DPS 2015 Days 3 and 4: Venusian Aircraft, Pale Orange Dots, and Magma Oceans!

Yesterday on the third day of DPS, Dr. Yuk Yung of Caltech, towards the end of his acceptance speech after having been awarded the Gerard P. Kuiper Prize at this year’s DPS meeting, stated the following:

“Life is the ultimate poetry of the universe, written with the alphabet of molecules.” – Yuk Yung

This one sentence sums up the beautiful truth that Life is an emergent property of the universe.  It is a beautiful consequence of the four fundamental forces that govern our universe.  This one statement seems to embody the spirit of the DPS and its members.  By studying the planets, both inside and outside our solar system, we gain understanding about ourselves and where we come from.

The past two days have been a whirlwind.  I was very tired last night, so I didn’t post an article.  So tonight I plan to give a smattering of some of the more interesting talks I attended.

Venus Atmospheric Maneuverable Platform (VAMP)
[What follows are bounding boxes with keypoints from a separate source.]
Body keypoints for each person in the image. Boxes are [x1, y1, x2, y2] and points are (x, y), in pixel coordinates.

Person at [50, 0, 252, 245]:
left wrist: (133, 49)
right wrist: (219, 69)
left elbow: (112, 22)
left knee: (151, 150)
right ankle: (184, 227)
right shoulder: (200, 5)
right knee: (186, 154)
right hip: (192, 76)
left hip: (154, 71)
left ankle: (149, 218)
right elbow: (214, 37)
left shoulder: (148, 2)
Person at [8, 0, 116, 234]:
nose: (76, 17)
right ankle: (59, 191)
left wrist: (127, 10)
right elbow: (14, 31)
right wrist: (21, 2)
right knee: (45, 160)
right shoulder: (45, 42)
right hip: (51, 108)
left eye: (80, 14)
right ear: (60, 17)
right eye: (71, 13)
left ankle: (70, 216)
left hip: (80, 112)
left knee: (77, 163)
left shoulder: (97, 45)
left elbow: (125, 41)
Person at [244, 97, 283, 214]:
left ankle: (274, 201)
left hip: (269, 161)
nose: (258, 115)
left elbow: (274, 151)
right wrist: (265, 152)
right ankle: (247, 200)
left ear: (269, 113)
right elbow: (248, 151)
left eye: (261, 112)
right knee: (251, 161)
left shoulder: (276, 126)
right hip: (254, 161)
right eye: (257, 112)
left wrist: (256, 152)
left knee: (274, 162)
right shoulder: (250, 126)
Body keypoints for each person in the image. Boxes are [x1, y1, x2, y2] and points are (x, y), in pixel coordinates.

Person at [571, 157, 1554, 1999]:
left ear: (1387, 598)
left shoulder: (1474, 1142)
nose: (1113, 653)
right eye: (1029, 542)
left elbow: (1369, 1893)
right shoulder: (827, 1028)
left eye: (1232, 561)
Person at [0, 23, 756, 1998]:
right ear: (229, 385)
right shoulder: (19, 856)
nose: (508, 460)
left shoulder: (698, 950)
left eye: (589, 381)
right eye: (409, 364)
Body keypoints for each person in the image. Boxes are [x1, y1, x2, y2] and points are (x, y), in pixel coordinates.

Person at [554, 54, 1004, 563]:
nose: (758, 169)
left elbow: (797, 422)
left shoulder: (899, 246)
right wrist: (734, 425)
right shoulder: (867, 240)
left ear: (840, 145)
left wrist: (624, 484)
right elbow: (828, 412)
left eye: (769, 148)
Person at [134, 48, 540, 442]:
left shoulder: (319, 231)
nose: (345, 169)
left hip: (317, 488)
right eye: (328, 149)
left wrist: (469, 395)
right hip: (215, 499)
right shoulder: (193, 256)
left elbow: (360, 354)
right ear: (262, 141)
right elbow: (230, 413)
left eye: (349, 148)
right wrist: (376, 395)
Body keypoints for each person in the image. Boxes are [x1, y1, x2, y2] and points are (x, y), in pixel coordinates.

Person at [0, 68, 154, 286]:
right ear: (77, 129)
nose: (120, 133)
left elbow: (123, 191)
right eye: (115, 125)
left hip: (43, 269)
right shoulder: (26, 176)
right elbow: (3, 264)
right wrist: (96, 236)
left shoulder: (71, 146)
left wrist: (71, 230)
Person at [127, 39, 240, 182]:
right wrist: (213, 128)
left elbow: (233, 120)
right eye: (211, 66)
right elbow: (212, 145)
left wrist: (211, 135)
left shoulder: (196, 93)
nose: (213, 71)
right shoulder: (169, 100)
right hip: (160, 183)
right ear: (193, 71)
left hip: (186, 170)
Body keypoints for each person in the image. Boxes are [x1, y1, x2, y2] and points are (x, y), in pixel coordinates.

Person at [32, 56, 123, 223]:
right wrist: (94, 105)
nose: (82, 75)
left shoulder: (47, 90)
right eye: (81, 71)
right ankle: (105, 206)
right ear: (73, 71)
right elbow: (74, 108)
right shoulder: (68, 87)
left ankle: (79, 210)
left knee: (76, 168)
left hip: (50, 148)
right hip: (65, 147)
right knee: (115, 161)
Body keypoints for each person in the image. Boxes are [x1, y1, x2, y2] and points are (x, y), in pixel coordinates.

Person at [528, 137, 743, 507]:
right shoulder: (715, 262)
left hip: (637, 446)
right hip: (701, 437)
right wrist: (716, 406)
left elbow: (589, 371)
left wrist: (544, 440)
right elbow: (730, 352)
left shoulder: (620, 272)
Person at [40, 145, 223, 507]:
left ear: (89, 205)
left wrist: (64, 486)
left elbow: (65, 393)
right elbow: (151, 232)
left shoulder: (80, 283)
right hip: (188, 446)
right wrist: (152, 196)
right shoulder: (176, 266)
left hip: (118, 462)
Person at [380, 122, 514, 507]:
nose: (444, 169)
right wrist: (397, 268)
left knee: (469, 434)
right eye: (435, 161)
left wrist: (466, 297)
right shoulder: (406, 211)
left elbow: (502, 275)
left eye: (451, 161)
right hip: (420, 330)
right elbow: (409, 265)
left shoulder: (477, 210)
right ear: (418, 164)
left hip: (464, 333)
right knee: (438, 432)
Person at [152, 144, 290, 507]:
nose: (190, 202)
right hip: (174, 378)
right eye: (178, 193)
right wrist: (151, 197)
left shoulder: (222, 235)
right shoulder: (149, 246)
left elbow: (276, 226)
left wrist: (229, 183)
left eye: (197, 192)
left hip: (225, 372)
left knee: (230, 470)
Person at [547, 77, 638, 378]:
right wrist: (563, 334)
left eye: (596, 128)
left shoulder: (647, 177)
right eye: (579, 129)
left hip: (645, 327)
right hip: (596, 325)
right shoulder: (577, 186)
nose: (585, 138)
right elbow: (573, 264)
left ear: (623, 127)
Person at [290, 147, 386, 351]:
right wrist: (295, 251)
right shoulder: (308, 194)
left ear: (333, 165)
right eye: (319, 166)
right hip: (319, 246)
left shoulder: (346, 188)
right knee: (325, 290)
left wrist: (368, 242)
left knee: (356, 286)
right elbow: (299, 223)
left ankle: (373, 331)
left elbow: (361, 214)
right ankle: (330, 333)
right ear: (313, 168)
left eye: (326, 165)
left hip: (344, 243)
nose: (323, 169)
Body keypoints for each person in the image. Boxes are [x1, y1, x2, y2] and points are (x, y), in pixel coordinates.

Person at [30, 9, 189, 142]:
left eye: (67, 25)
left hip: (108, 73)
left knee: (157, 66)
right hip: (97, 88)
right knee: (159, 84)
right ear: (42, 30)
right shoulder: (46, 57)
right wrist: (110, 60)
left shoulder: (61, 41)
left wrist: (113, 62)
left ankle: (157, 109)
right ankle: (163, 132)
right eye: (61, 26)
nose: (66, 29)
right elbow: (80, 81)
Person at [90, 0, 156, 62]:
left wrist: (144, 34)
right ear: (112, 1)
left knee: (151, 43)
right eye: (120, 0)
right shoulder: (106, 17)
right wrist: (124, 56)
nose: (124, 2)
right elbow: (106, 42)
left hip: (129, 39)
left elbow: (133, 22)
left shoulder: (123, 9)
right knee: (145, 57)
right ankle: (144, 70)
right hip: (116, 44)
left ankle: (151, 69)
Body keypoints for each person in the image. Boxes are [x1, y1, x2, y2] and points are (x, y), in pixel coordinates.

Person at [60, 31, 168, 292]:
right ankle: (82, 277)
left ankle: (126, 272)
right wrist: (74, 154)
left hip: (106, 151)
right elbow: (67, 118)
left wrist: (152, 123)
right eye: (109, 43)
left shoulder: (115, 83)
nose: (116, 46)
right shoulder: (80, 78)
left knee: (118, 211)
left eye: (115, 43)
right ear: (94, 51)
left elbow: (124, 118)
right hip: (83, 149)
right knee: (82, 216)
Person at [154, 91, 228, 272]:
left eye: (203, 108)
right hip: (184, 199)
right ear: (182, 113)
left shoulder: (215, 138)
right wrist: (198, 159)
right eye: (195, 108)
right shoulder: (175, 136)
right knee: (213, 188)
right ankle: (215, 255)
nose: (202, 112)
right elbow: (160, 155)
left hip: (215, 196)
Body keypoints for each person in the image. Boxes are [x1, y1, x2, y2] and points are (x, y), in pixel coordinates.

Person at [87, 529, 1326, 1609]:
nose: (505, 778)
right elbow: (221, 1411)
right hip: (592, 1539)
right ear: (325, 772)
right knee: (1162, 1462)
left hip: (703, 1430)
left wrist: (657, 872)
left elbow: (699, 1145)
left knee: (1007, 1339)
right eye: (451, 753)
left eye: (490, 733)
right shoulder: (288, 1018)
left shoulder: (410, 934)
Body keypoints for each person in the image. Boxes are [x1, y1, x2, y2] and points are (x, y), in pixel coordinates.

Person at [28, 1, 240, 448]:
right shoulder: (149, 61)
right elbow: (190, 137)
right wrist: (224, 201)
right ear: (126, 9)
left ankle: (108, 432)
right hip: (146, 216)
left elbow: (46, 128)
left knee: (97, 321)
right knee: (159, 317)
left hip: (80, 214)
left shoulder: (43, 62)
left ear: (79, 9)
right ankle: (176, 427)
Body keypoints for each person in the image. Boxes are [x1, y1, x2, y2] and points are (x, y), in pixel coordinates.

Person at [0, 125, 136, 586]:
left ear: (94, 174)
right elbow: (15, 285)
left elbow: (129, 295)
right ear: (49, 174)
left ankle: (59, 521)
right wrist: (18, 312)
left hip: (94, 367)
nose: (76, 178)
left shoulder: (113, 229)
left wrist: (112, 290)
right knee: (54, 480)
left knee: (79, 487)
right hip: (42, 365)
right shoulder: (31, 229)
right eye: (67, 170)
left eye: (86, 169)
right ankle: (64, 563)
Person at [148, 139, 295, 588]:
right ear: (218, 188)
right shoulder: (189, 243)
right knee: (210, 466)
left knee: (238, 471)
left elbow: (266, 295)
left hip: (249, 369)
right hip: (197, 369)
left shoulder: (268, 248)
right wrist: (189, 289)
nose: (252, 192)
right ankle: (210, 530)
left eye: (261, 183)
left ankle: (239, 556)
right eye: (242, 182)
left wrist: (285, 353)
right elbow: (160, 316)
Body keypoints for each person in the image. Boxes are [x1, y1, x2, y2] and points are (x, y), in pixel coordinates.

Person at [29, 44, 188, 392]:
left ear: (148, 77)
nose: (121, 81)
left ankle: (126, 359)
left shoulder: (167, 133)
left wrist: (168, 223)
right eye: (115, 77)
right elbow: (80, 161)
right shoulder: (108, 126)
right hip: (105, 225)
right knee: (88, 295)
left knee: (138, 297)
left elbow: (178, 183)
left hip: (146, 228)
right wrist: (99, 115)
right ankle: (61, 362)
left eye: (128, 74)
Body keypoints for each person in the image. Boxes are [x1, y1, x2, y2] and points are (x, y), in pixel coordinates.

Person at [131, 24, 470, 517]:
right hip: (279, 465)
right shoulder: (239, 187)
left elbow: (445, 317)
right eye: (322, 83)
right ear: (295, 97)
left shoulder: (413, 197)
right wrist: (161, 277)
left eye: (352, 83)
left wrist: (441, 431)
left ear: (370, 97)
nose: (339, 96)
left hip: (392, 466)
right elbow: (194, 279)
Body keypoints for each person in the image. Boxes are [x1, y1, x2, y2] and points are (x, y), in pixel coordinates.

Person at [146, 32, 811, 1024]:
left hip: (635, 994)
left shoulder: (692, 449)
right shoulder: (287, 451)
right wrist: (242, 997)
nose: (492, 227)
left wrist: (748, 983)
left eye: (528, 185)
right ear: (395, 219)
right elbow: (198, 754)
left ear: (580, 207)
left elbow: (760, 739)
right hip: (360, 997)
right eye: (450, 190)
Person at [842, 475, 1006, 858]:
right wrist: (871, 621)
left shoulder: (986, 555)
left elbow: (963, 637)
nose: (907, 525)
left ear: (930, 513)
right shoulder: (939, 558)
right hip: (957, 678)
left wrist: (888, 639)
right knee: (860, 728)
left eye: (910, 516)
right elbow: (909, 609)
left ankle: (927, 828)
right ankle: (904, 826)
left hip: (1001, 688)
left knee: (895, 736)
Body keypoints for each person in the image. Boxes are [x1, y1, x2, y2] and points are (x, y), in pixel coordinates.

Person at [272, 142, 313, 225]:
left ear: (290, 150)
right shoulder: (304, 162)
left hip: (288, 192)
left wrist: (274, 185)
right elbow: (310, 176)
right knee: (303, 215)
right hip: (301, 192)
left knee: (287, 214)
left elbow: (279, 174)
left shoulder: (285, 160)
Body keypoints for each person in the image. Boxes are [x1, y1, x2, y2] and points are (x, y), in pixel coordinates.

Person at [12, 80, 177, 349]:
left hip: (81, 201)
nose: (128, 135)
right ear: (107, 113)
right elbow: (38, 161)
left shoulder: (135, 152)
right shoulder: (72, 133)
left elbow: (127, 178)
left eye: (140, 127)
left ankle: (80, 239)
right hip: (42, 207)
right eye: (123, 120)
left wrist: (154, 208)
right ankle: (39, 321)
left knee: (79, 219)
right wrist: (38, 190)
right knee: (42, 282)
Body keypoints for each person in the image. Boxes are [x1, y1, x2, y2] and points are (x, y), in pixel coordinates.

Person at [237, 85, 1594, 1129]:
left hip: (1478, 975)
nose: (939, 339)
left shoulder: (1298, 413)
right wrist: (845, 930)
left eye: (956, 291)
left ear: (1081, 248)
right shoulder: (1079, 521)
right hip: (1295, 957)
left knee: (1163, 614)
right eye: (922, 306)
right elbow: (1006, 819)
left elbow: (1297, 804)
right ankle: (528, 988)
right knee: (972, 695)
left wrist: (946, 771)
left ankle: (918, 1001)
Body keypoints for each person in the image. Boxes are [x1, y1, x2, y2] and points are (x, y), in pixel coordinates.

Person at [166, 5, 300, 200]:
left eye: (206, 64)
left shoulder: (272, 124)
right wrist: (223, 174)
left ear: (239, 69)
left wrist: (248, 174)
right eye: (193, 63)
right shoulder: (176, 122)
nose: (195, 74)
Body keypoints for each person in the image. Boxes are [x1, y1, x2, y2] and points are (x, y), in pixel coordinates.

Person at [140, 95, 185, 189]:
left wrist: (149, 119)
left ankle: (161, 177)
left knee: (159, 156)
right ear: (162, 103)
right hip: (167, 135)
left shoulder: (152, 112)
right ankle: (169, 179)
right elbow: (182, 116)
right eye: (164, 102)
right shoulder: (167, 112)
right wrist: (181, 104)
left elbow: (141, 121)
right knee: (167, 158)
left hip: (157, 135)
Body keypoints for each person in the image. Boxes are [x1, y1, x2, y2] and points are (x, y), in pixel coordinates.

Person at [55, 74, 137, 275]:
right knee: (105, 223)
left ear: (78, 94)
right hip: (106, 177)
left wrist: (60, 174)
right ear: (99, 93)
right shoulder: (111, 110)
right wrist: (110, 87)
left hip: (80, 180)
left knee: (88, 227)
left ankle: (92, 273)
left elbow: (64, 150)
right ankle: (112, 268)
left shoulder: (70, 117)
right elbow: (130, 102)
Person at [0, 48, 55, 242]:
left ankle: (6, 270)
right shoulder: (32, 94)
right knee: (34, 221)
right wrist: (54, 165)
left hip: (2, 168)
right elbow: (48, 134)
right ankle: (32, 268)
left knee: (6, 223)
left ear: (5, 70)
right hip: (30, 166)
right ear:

At the poster session yesterday, I came across a particularly interesting mission concept, presented by Northrup Grumman.  This mission would involve a buoyant winged aircraft that would be powered by solar panels and would be able to glide through the Venusian atmosphere, taking samples and reporting back to an orbiting spacecraft.  This is a beautiful idea, and could well be used on other planets as well.

Pale Orange Dot

Giada Arney of the University of Washington gave a talk today about Exoplanets. She pointed out that when we look for habitable exoplanets, we typically look for planets that we consider Earth-like, or having liquid water and oxygen, etc., on their surface.  However, in the early archeo-Earth environment, as Arney points out, the world looked much different than it does today.  Early in the Earth’s history, the skies were filled with an orange hydro-carbon haze, similar to that of Titan.  This atmosphere would kill a human, but would be the perfect environment for early life on the earth, and would shield them from nearly all of the UV radiation that might otherwise harm them, just as the Oxygen and Ozone in our atmosphere do for us today.  This is an intriguing idea, one that will broaden the possible search criteria for identifying Earth-like exoplanets.

Magma Ocean Dynamo!

Alexander Bourzutschky of the California Institute of Technology gave a fascinating talk today about exoplanets with global oceans of magma on their surface.  These oceans, Bourzutschky says, could sustain their own magnetic field, acting much the same way that our iron-core dynamo works on Earth.  These global magnetic fields could potentially be detected by radio telescopes here on Earth.

Using Cassini VIMS to view Earth, Exoplanet Analog

It’s important to know what the limits of our current instrumentation are, and how to best utilize them.  Roger Clark at the Planetary Science Institute spoke today about using the VIMS instrument (infra-red spectrometer) on board Cassini to look back at the Earth to determine what kind of information we might expect to glean from an extra-solar planet using similar instrumentation.  This is an excellent test case, because Clark et al. can compare their findings to what we know to be present on the Earth.  This can help to design future missions and observations of other planets outside our solar system.

Well, it’s getting late, and I need to get some sleep.  Tomorrow will be the last day of DPS 2015, sadly.  I will report back tomorrow with and end-of-DPS wrap up.